(Extract begins)

What is role of moderators

Answer 4

1. Neutrons produced by nuclear reactiosn move too fast to cause fission
2. They must first be slowed to be absorbed by the fuel and produce additional nuclear reactions
3. Primary purpose of moderators is to slow initially formed fast neutrons down by causing them to collide
4. Atoms of similar mass to neutrons are required for efficient energy transfer in collisions i.e. light elements required
5. However moderator should not absorb the neutrons
6. Also need to be highly stable nuclei

Question 5

What are examples of good moderators

Answer 5

1. 2H is the best - in D2O but also water itself
2. 12C- (pure graphite, cheaper)
3. 16O- Water, CO2
4. All stable so unlikely to absorb neutrons

Question 6

Which is the best moderator and why

Answer 6

1. 2H as has very low capture and good scattering
2. 1H has too much capture which is wasteful as absorbs neutrons once they slow down - fine when fast neutrons

Question 7

How can D2O be used as a moderator

Answer 7

1. Light and low absorption
2. Can enrich H2O with 2H by electrolysis- cheaper as low natural abundance of 2H - easy as large mass difference change
3. Electrolysis- Produces H2 more than D2 but leaves D2O leftover with low H2 conc
4. If D2O used no need for enrichment of 235U

Question 8

Describe role of control Rods

Answer 8

1. Used to regulate the distribution of power in the reactor while the reactor is operating
2. Most important function is to insert to shutdown or stop the nuclear fission process when required
3. Can all be inserted into assembly in 2 seconds
4. Controls power by absorbing all neutrons - opposite to moderators

Question 9

What are typical materials used for control rods

Answer 9

1. Boron carbide
2. Silver
3. Indium
4. Cadmium
5. Hafnium - naturally comes with zirconium so need to be separated- Zirconium used for fuel rods
6. Not stable isotopes so happy to absorb neutrons

Question 10

Describe neutron balance from 6 fissions

Answer 10

1. 15 Fast then slow neutrons
2. 6 go to chain reaction
3. 5 absorbed by 235U- produces Plutonium
4. 4 are lost by leakage, control rods

Question 11

Describe problem of nuclear waste

Answer 11

1. When most of the fissile material of the nuclear fuel is exhausted, highly radioactive waste of various fission products remain as nuclear waste

Question 12

What are the 3 groups that radioactive waste can be divided into

Answer 12

1. Highly radioactive, short-lived isotopes: this material will decay under controlled conditions (often under several metres of water) within a few years
2. Isotopes of intermediate half-lifes (<100 years)
3. Long-lived isotope (>100 years)

Question 13

What is half-life of trans-uranium products

Answer 13

1. Often have very long half-lives (>10000 years) - need long term storage
2. Needs to be stored long enough until the radioactivity drops to natural levels

Question 14

Describe idea of nuclear reprocessing

Answer 14

1. When fuel is removed from a reactor, it contains U, Pu from breeding, many fission products and traces of other trans-uranium elements e.g. Np, Am, Cm
2. Basic problem is to separate U and Pu from each other- want Pu as useful
3. Also want to remove most highly radioactive fissile elements from bulk of cladding - Zirconium of rods etc.

(Extract ends)

* **What the exercise asks**: According to the nuclear reactor notes, why must a moderator be made of light elements? Answer in one to three sentences.

(Study material begins)

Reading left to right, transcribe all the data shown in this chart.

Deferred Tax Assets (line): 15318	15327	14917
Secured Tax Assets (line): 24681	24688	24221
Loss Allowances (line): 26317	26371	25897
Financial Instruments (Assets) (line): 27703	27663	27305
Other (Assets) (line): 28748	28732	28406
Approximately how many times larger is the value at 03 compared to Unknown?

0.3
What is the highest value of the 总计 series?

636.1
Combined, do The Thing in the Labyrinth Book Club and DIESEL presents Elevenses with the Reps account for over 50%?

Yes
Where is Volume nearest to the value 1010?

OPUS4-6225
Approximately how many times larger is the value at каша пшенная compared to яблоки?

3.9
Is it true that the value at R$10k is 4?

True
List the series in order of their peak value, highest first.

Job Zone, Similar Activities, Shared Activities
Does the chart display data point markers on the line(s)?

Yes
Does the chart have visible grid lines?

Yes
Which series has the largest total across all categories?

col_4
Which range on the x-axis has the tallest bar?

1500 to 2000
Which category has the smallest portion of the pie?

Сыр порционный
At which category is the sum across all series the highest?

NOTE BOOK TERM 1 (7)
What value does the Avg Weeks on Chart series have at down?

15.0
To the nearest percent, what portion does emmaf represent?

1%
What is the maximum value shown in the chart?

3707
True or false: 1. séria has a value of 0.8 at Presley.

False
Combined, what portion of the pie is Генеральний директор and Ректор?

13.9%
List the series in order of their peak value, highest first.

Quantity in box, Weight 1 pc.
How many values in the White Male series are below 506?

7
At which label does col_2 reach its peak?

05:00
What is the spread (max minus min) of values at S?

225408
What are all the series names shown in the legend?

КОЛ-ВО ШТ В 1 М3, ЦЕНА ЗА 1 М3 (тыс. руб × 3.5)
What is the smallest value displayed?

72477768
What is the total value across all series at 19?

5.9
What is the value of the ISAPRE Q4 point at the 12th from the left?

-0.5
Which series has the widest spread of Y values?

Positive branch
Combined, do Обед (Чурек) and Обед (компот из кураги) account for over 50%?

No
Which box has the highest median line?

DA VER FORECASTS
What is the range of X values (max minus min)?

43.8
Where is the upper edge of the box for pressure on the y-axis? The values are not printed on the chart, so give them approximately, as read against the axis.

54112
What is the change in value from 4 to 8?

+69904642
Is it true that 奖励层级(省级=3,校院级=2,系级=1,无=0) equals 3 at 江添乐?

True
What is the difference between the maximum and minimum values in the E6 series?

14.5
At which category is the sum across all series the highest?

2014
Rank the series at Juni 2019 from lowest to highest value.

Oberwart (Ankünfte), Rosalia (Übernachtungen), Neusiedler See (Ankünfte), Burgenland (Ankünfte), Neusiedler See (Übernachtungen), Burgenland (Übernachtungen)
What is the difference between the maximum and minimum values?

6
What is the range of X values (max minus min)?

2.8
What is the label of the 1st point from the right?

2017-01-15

(Study material ends)

* **Exercise solution**: Neutrons from nuclear reactions move too fast to cause fission, so the moderator slows them by making them collide with its atoms. Energy transfers efficiently in these collisions only when the atoms are of similar mass to neutrons, so light elements are required.